連載:一月一話

第17回 2023年9月

まちの和菓子とは。

先日とある勉強会で、“地域産品を活かした商品づくり”といったテーマでレポートを書きました。書きながら、地域に根付き、その日常に溶け込んでいたまちの和菓子屋が、今どんどん少なくなっていることを改めて思い、寂しく感じました。

地域の和菓子屋が減るということは、その土地のオリジナルのお菓子がなくなっていくことにもつながります。全国どこに行っても同じような商品が並び平均化してしまう、なんていう、つまらないことにならないよう、まちの和菓子屋の一端としてその意味を意識していなければいけません。

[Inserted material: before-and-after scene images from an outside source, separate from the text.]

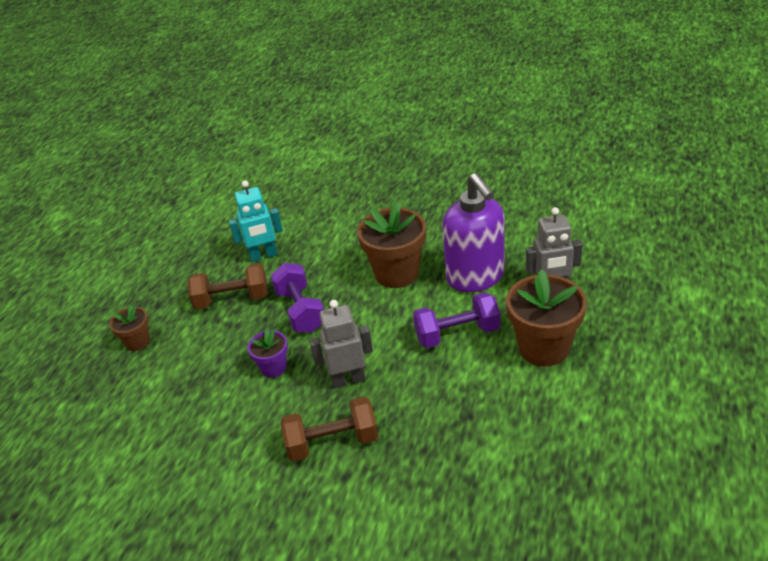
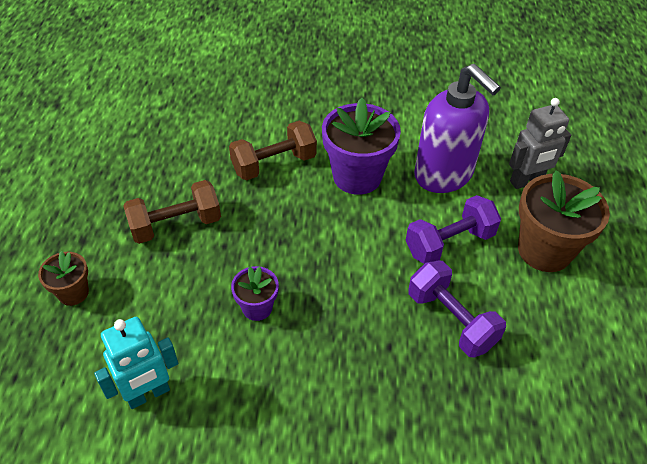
camera: 20 degrees left, 10 degrees up
(263, 256) = (195, 166): turquoise robot -> turquoise robot (148, 394)
(300, 311) = (264, 232): purple dumbbell -> purple dumbbell (451, 320)
(332, 442) = (360, 394): brown dumbbell -> brown dumbbell (274, 164)
(348, 380) = (350, 313): grey robot -> none
(396, 273) = (357, 176): brown flower pot -> purple flower pot

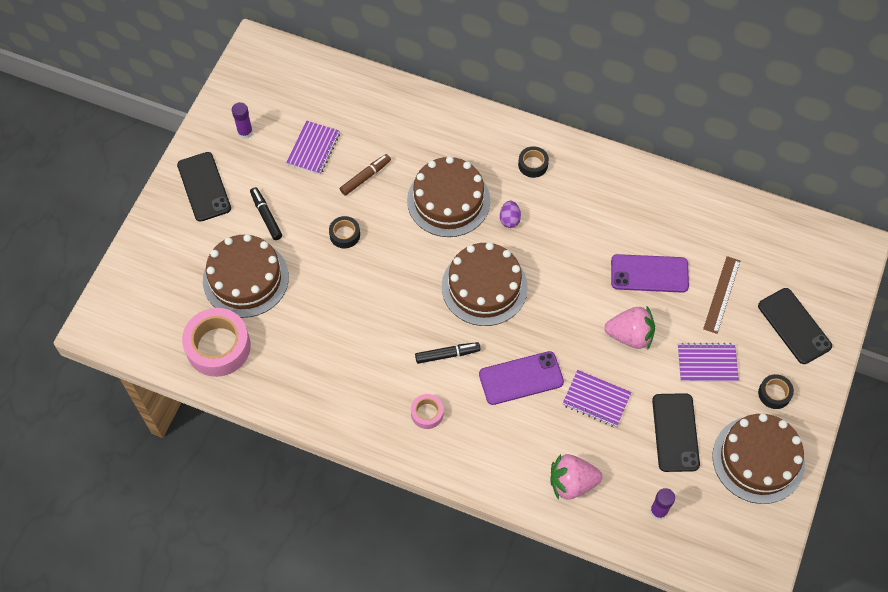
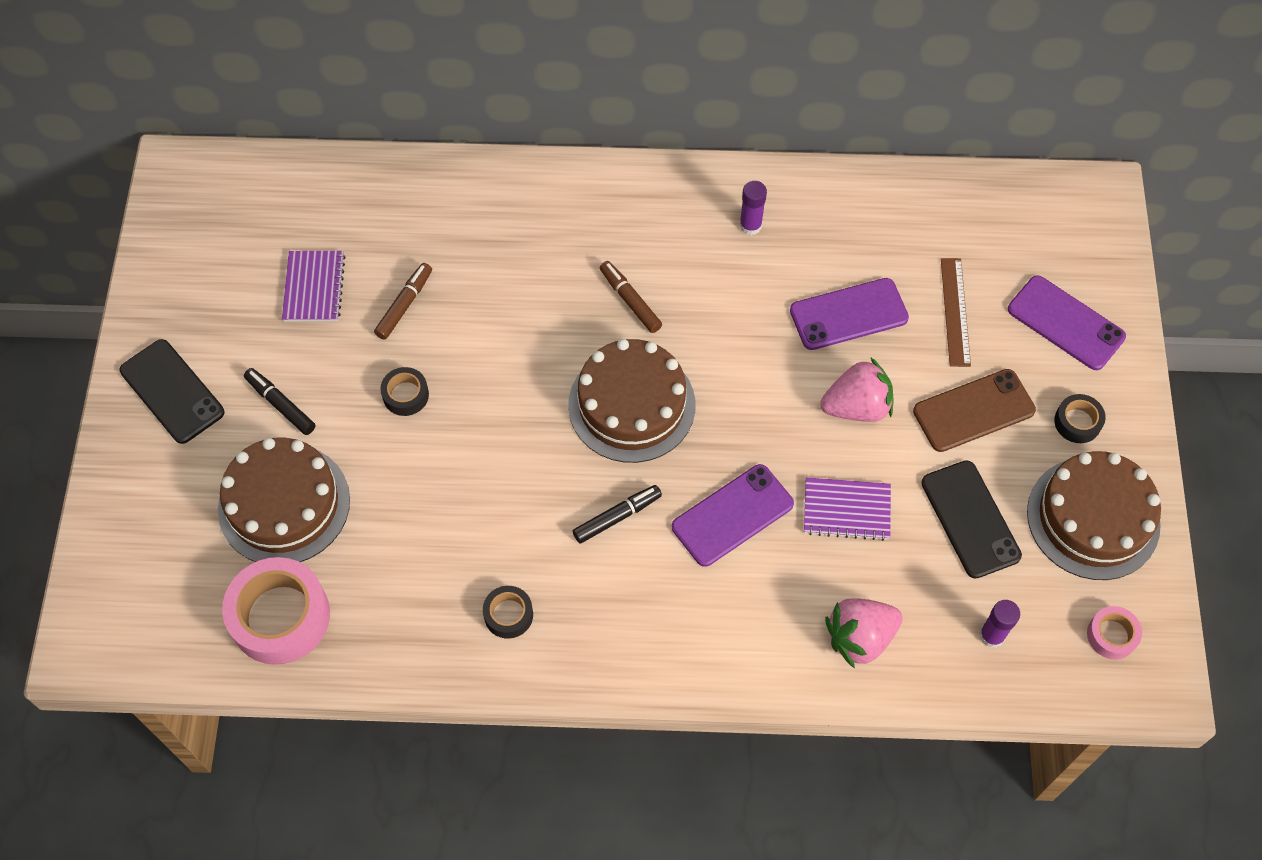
camera: 20 degrees left, 0 degrees up
(245, 132) = (204, 295): purple glue stick -> purple glue stick (750, 225)
(427, 413) = (621, 610): pink tape -> pink tape (1111, 635)
(448, 200) = (535, 301): brown cake -> none
(509, 219) = (630, 301): purple egg -> brown marker
(533, 164) = (632, 216): black tape -> black tape (508, 615)
(707, 363) = (973, 411): purple notebook -> brown phone
(794, 326) = (1065, 323): black phone -> purple phone

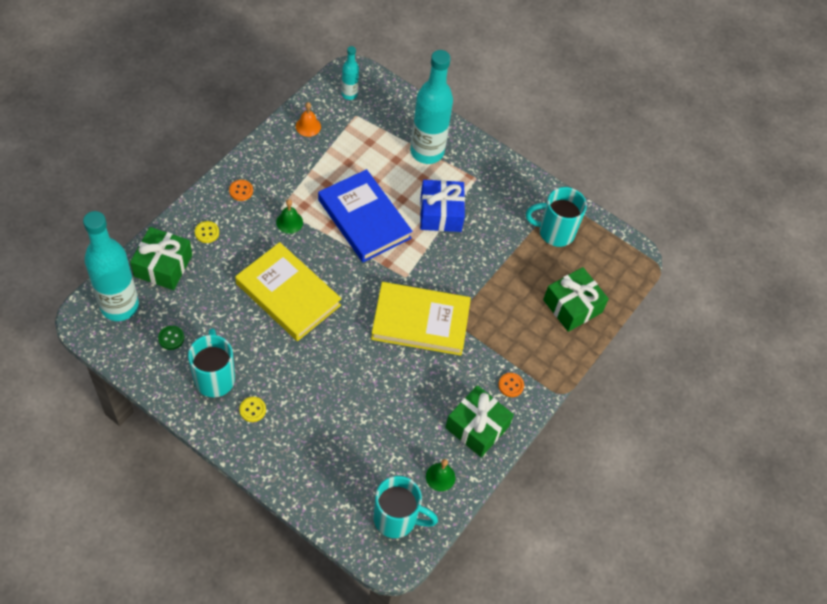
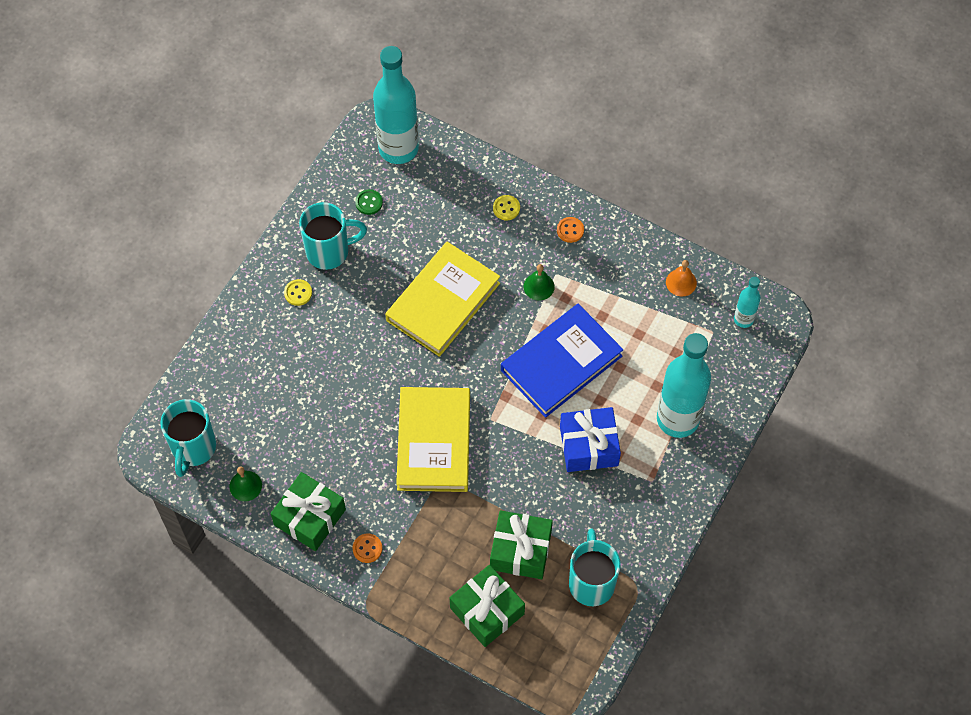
camera: 90 degrees right, 5 degrees up
(163, 266) = (455, 176): green gift -> green gift (520, 550)

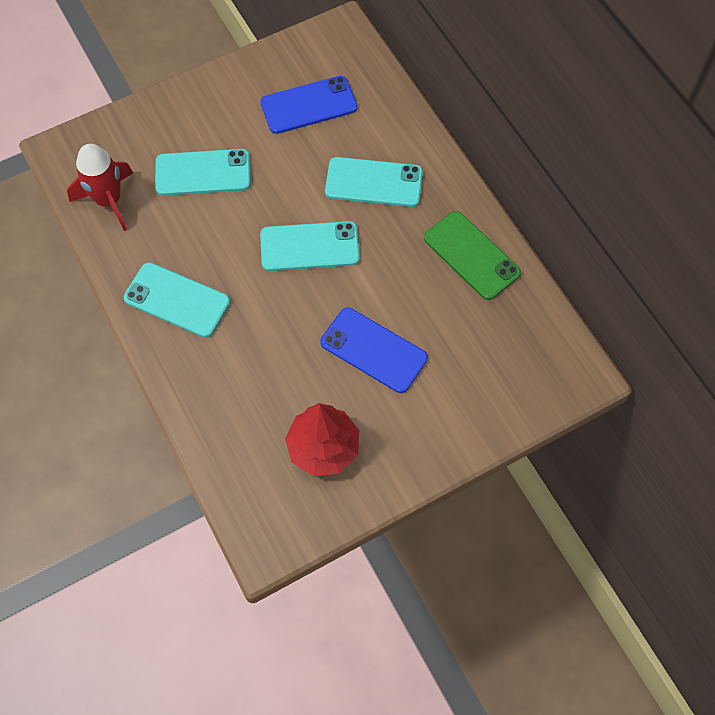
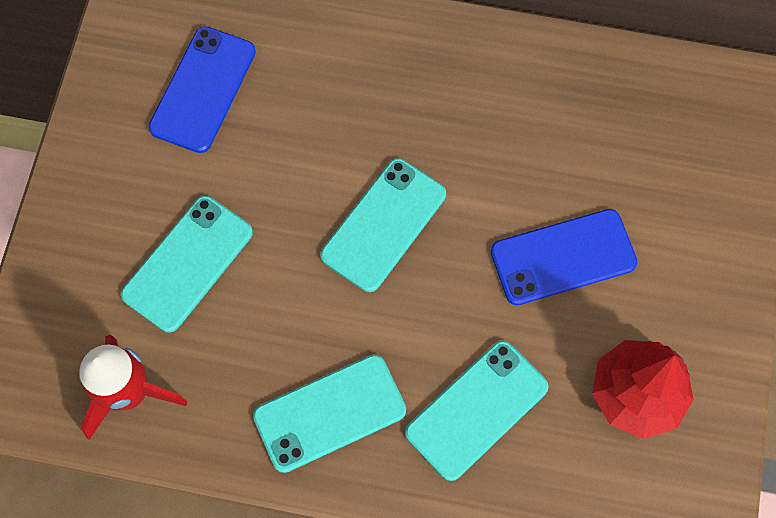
camera: 50 degrees left, 5 degrees up
(374, 182) = (362, 102): turquoise phone -> turquoise phone (477, 410)
(471, 255) = (532, 79): green phone -> none

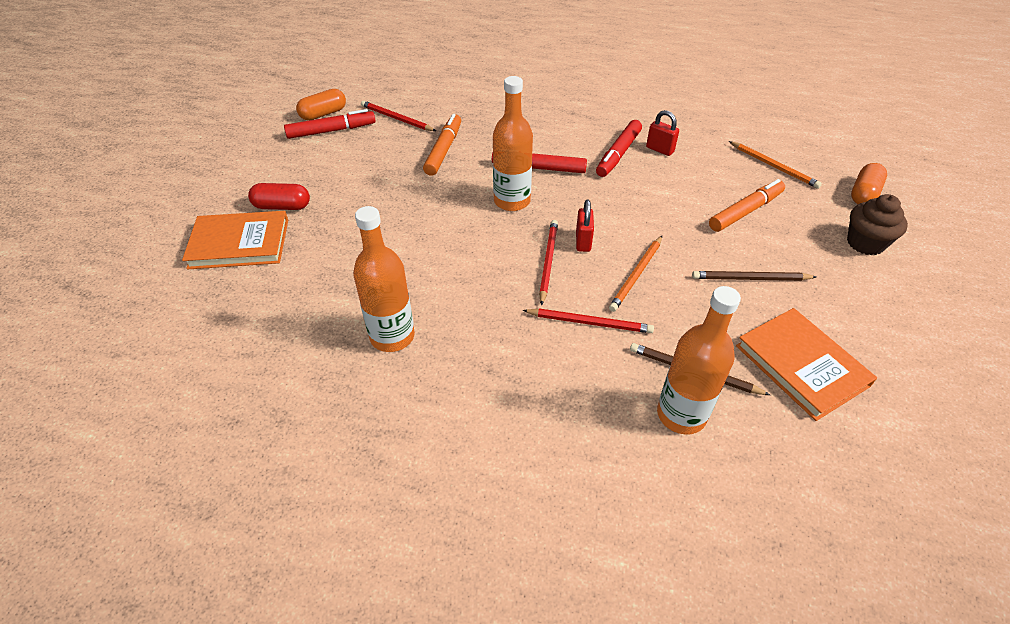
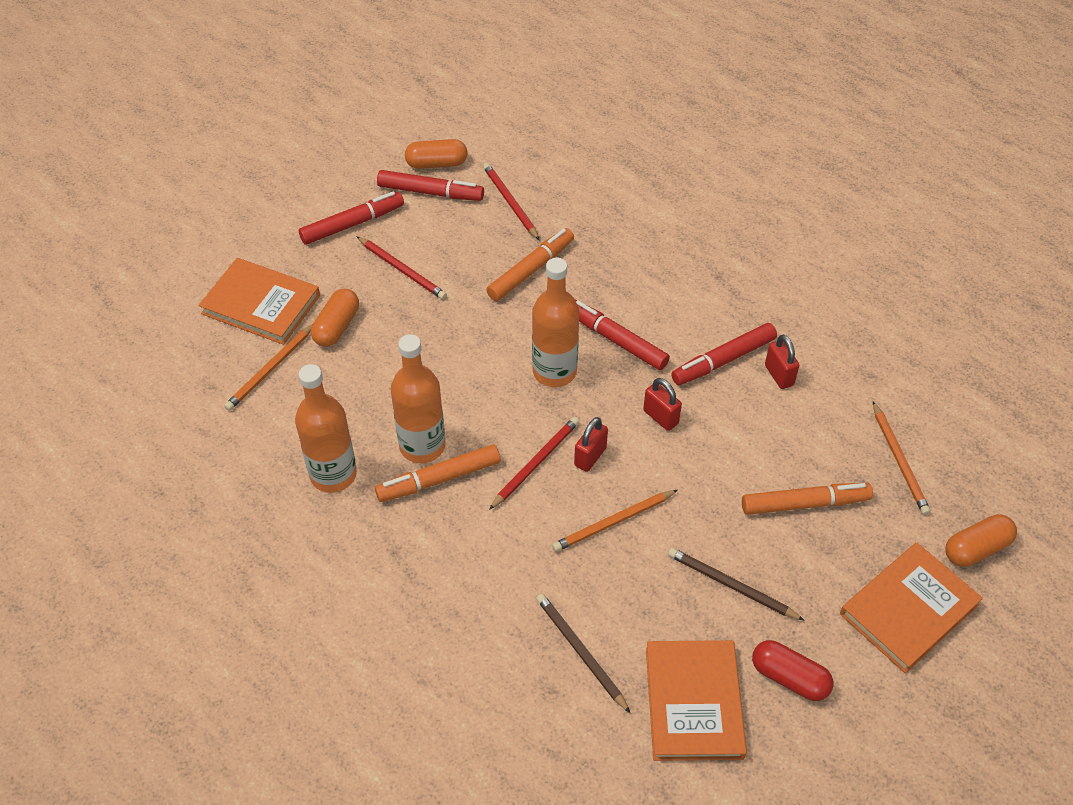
camera: 30 degrees right, 5 degrees up
(280, 284) = (270, 369): none -> orange pencil
(282, 167) = (352, 224): none -> red marker
(282, 206) = (324, 276): red capsule -> red capsule (789, 678)
(318, 235) = (336, 326): none -> orange capsule
(483, 303) = (439, 479): none -> orange marker
(590, 322) = (523, 551): red pencil -> red pencil (402, 270)
(608, 200) = (660, 417): none -> red padlock
(681, 414) = (532, 686): orange bottle -> orange bottle (422, 446)
(865, 243) = (908, 609): brown cupcake -> orange book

大きく見れば、まちの和菓子屋が減っていくことは、季節や行事を愛でるという和菓子文化そのものが薄れていくことにもなります。
それに、和菓子にはその見た目や味、何気なく手にしたときの感覚に、ふいに子どもの頃や昔の思い出をよみがえらせるという、記憶のよりどころになる役割があるとも思っています。
そういう意味からも、和菓子屋が減ってしまうことで、いろいろな機会そのものが減っていってしまうことがとても寂しいのです。

何かのきっかけですっかり記憶の底に沈んでいた出来事を、突然鮮明に思い出した瞬間、ご経験ありますでしょうか。お客さまの中には、五勝手屋羊羹を糸で切るという行為そのものに、懐かしい記憶を覚えてくださっている方もいらっしゃるのではと思います。

今回は少し寂しい話題となってしまいましたが、伝統や歴史といった“過去”に比重を置かれがちな和菓子において、五勝手屋は過去のものではない、今の和菓子づくりを心がけています。それこそが和菓子がいつまでも残り続け、記憶のよりどころとして人びとのそばにあり続けられる唯一の方法だと思っています。